Exercise requirements: Copy the rows from the start of the records through the line containing "## Weight and Size", inclusive, switching "lithium" to "Li-ion" and leaving everything else unchanged.

• • • • • • •

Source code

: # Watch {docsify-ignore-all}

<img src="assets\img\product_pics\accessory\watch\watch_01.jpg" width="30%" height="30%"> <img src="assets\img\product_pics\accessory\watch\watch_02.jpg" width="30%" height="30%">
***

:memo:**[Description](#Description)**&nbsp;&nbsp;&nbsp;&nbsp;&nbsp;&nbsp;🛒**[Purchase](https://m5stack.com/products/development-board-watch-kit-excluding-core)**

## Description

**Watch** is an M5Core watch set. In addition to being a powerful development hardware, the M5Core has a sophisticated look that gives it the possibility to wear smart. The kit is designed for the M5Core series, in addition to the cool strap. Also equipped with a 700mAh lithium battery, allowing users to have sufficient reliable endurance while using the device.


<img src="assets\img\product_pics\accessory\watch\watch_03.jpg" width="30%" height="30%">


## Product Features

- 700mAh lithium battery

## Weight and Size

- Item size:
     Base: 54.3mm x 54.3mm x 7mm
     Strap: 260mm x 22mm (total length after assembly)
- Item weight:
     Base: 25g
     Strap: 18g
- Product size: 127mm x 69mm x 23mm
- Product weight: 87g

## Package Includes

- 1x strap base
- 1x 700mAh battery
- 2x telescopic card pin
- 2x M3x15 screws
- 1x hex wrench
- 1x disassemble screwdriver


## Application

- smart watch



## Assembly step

• • • • • • •

Response to the exercise:
Source code

: # Watch {docsify-ignore-all}

<img src="assets\img\product_pics\accessory\watch\watch_01.jpg" width="30%" height="30%"> <img src="assets\img\product_pics\accessory\watch\watch_02.jpg" width="30%" height="30%">
***

:memo:**[Description](#Description)**&nbsp;&nbsp;&nbsp;&nbsp;&nbsp;&nbsp;🛒**[Purchase](https://m5stack.com/products/development-board-watch-kit-excluding-core)**

## Description

**Watch** is an M5Core watch set. In addition to being a powerful development hardware, the M5Core has a sophisticated look that gives it the possibility to wear smart. The kit is designed for the M5Core series, in addition to the cool strap. Also equipped with a 700mAh Li-ion battery, allowing users to have sufficient reliable endurance while using the device.


<img src="assets\img\product_pics\accessory\watch\watch_03.jpg" width="30%" height="30%">


## Product Features

- 700mAh Li-ion battery

## Weight and Size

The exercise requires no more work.